(Pose landmark coordinates)

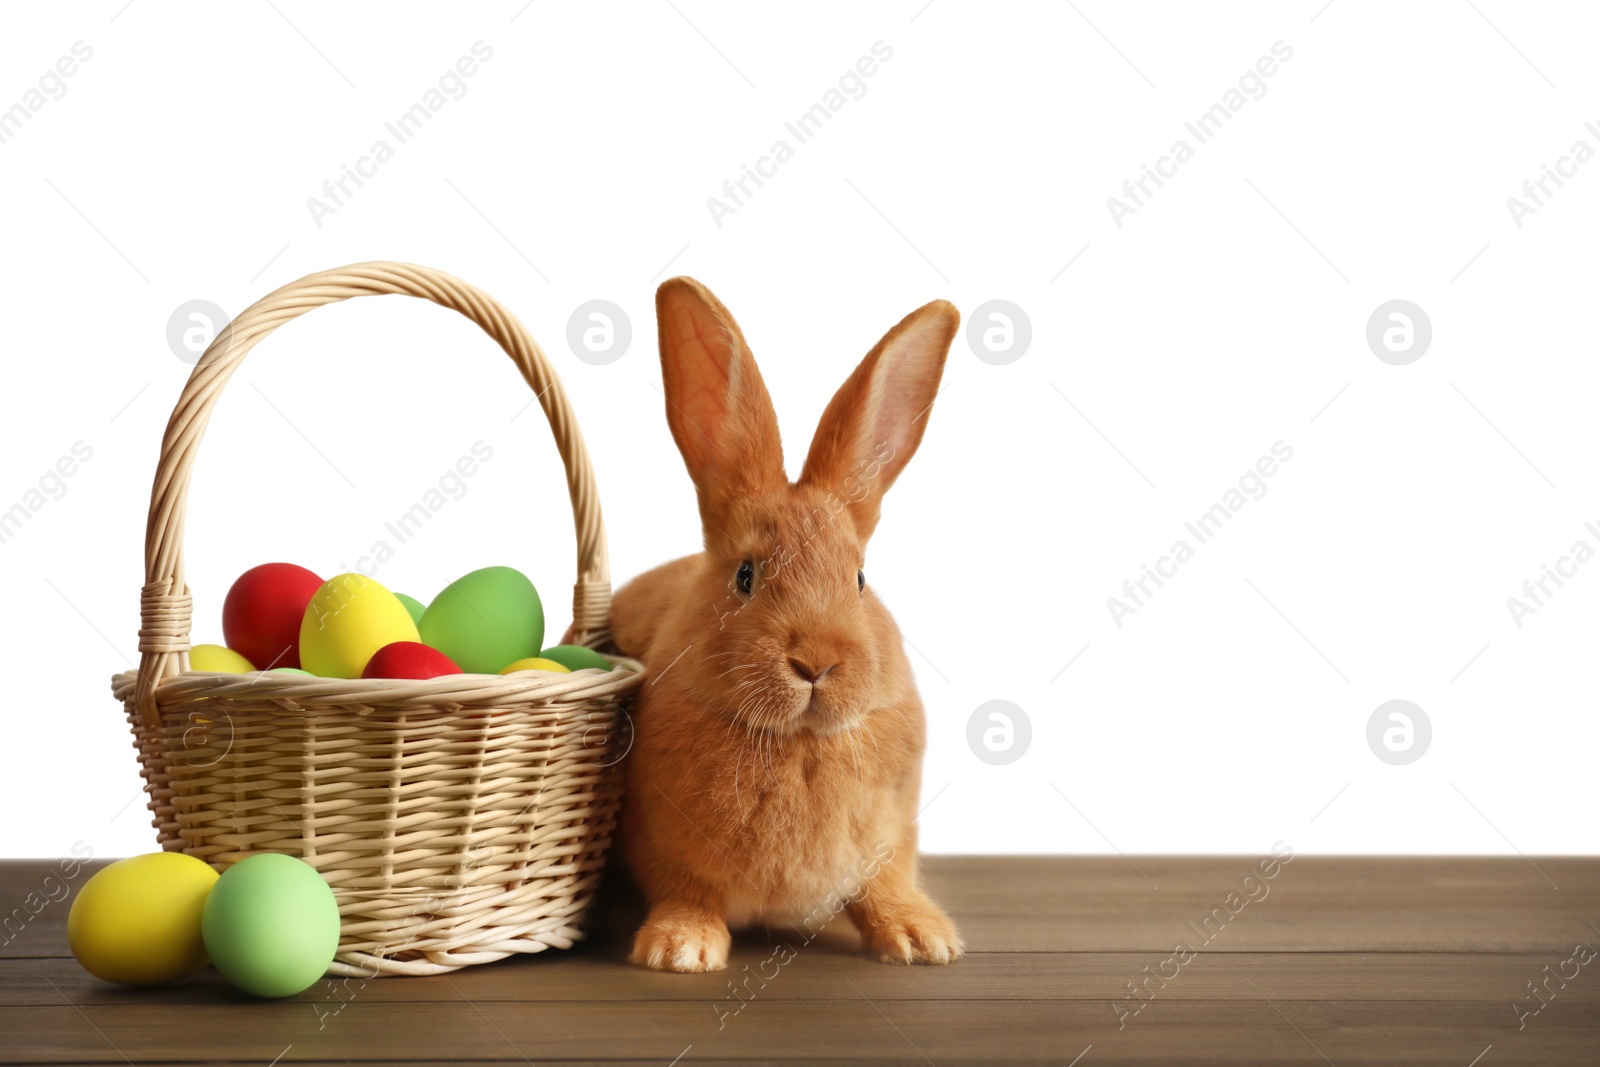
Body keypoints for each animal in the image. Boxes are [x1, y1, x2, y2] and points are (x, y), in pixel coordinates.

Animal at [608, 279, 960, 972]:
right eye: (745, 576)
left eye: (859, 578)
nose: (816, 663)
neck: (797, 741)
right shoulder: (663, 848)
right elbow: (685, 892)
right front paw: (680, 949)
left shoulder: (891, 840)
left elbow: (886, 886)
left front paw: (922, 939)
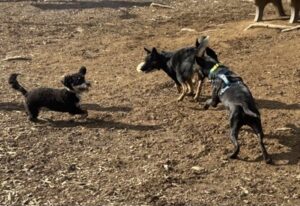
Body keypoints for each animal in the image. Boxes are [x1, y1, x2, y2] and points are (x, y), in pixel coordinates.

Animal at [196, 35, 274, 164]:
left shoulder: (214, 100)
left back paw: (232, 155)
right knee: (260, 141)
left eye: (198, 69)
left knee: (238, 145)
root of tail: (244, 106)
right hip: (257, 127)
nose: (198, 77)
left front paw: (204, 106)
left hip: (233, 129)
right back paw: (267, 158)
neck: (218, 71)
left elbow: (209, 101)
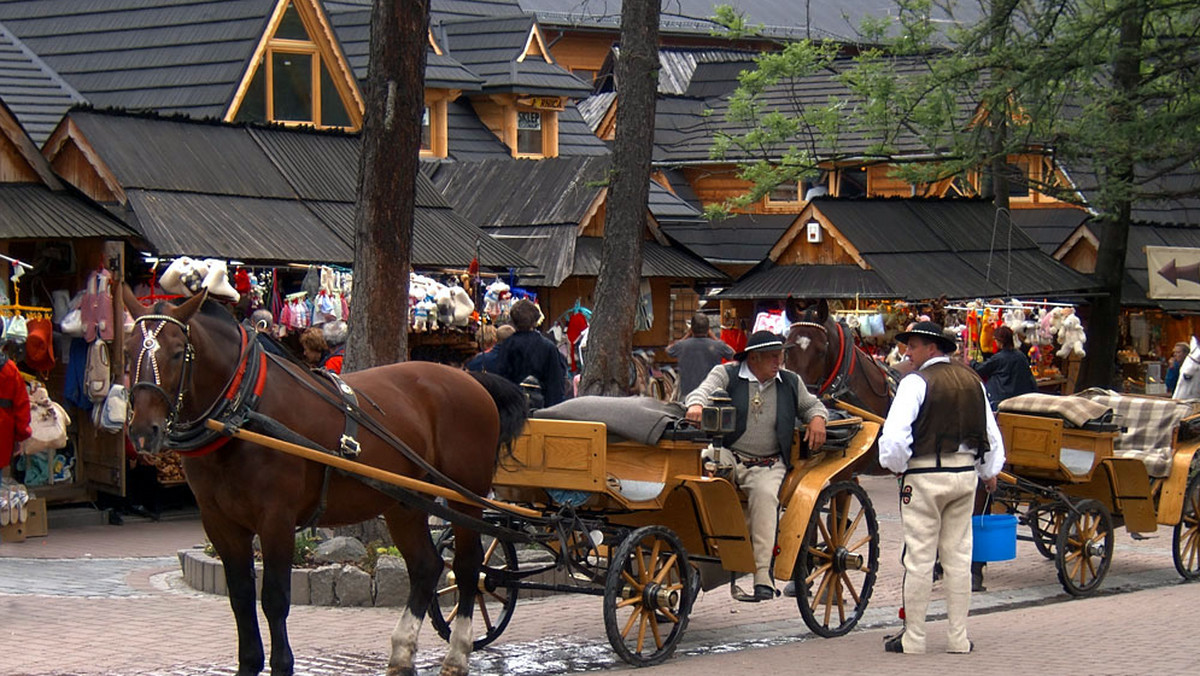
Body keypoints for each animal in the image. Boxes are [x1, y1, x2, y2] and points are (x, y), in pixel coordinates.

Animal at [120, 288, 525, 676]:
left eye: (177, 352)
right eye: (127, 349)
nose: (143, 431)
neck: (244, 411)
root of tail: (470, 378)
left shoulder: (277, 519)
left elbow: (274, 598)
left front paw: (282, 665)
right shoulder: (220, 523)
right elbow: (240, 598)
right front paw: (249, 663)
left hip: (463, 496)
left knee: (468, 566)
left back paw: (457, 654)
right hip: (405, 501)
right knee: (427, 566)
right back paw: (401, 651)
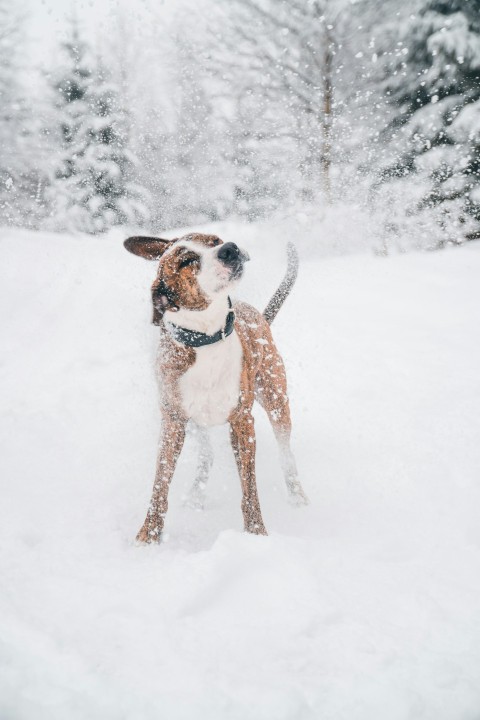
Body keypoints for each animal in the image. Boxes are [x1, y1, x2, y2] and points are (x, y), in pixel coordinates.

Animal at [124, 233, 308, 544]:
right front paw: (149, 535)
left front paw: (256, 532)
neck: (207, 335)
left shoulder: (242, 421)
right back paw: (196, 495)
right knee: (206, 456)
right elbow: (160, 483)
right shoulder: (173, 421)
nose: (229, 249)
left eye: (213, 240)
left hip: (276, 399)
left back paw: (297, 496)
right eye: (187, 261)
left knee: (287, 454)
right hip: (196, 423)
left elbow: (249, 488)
...
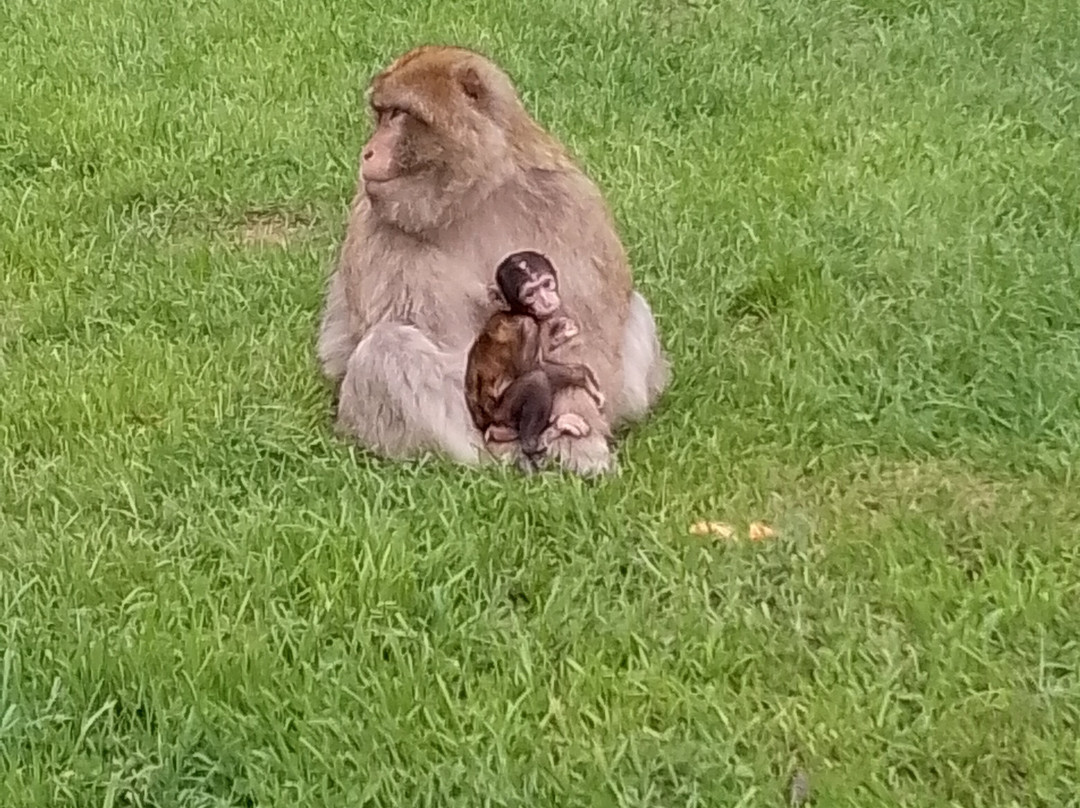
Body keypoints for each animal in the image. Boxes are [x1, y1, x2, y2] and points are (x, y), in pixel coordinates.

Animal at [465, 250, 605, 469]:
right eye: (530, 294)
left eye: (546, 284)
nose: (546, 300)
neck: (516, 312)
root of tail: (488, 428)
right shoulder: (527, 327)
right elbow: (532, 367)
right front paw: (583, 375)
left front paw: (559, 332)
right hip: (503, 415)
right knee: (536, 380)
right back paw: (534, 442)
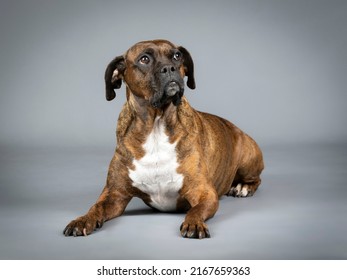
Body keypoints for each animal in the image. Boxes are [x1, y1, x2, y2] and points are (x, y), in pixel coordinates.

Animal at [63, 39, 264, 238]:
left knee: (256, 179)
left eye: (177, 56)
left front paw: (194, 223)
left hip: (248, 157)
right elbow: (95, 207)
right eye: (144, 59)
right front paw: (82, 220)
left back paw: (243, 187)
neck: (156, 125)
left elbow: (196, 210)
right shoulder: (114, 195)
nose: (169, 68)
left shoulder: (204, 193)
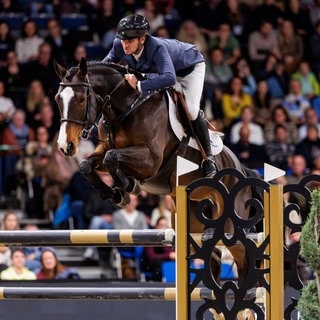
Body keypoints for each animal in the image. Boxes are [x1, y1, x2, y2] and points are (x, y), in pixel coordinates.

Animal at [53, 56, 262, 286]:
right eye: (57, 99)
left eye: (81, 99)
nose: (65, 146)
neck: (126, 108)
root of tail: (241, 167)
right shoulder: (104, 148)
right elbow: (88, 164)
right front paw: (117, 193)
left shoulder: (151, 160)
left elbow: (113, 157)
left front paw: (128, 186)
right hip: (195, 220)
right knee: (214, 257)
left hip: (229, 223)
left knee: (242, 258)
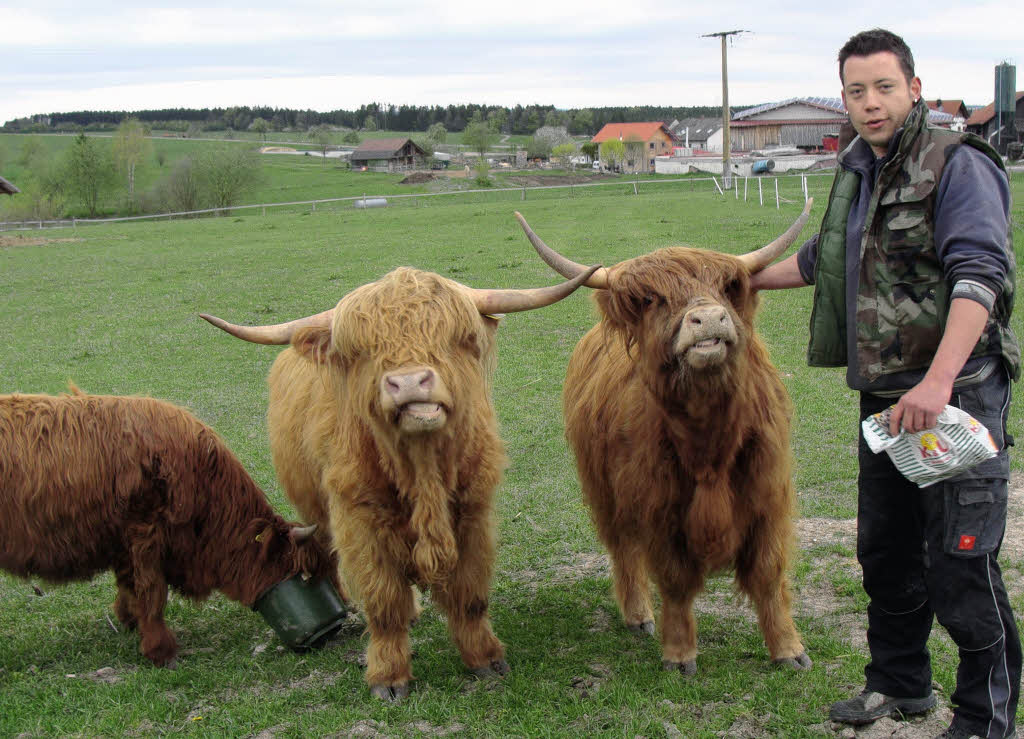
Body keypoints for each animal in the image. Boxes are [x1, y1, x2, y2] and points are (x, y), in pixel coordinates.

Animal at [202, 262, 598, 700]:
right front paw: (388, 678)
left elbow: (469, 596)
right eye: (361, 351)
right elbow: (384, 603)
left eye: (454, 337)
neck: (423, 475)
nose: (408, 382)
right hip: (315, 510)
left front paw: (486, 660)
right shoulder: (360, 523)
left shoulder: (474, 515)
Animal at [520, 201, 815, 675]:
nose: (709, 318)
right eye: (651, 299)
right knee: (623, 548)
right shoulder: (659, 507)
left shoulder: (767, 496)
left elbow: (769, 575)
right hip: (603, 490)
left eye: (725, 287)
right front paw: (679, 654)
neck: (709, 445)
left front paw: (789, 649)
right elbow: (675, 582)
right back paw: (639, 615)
...
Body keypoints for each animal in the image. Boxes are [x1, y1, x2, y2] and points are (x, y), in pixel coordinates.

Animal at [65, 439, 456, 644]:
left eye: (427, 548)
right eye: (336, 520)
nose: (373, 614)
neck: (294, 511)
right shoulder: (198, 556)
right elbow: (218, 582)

* [Problem to solve] Among the lines above, find the ones containing "back" and copy them.

* [Result of this task]
left back paw: (232, 155)
right back paw: (267, 158)
left back paw: (457, 654)
right back paw: (401, 651)
right back paw: (196, 495)
left back paw: (297, 496)
right back paw: (534, 442)
left back paw: (243, 187)
right back paw: (639, 615)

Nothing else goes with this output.